**PROBLEM DESCRIPTION**
Copy every record word for word.

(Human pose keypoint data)
---*---

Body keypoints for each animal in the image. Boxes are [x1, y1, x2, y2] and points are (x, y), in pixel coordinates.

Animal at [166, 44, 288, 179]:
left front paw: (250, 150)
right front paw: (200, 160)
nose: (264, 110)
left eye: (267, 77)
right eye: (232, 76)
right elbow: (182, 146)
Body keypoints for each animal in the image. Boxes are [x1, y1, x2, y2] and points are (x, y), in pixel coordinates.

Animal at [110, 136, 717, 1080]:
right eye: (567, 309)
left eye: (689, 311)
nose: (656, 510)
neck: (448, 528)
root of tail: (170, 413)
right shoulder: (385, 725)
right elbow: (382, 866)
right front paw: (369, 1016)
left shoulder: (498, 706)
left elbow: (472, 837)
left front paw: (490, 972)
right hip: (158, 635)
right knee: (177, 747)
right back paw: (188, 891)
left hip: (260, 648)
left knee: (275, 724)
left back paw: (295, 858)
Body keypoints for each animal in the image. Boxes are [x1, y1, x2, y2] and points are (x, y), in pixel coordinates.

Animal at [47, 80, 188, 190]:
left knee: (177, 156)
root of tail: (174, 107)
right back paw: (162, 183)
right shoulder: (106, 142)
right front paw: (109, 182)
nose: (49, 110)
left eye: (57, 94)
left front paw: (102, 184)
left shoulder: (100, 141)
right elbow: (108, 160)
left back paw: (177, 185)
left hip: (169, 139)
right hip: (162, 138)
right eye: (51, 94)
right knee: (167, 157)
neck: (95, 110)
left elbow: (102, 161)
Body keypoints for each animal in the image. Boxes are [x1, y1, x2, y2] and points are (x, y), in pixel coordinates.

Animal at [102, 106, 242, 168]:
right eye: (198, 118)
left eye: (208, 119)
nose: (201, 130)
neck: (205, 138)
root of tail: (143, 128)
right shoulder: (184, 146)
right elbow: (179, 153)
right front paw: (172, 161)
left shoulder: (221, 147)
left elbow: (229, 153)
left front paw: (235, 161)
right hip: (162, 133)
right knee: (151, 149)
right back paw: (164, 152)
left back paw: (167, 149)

---*---

**SOLUTION**
Body keypoints for each animal in the image. Boxes are [x1, y1, x2, y2] and points are (x, y), in pixel coordinates.

Animal at [166, 44, 288, 179]:
left front paw: (250, 150)
right front paw: (200, 160)
nose: (264, 110)
left eye: (267, 77)
right eye: (232, 76)
right elbow: (182, 146)
Body keypoints for each animal in the image. Boxes are [x1, y1, x2, y2] and points are (x, y), in pixel coordinates.

Animal at [110, 136, 717, 1080]:
right eye: (567, 309)
left eye: (689, 311)
nose: (656, 510)
neck: (448, 528)
root of tail: (170, 413)
right shoulder: (385, 725)
right elbow: (382, 866)
right front paw: (369, 1016)
left shoulder: (498, 706)
left elbow: (472, 837)
left front paw: (490, 972)
right hip: (158, 635)
right knee: (177, 747)
right back paw: (188, 891)
left hip: (260, 648)
left knee: (275, 724)
left back paw: (295, 858)
Body keypoints for each animal in the image. Boxes are [x1, y1, x2, y2] and points are (x, y), in pixel coordinates.

Animal at [47, 80, 188, 190]:
left knee: (177, 156)
root of tail: (174, 107)
right back paw: (162, 183)
right shoulder: (106, 142)
right front paw: (109, 182)
nose: (49, 110)
left eye: (57, 94)
left front paw: (102, 184)
left shoulder: (100, 141)
right elbow: (108, 160)
left back paw: (177, 185)
left hip: (169, 139)
right hip: (162, 138)
right eye: (51, 94)
right knee: (167, 157)
neck: (95, 110)
left elbow: (102, 161)
Body keypoints for each animal in the image. Boxes are [x1, y1, x2, y2] and points are (x, y), in pixel coordinates.

Animal at [102, 106, 242, 168]:
right eye: (198, 118)
left eye: (208, 119)
nose: (201, 130)
neck: (205, 138)
root of tail: (143, 128)
right shoulder: (184, 146)
right elbow: (179, 153)
right front paw: (172, 161)
left shoulder: (221, 147)
left elbow: (229, 153)
left front paw: (235, 161)
right hip: (162, 133)
right knee: (151, 149)
right back paw: (164, 152)
left back paw: (167, 149)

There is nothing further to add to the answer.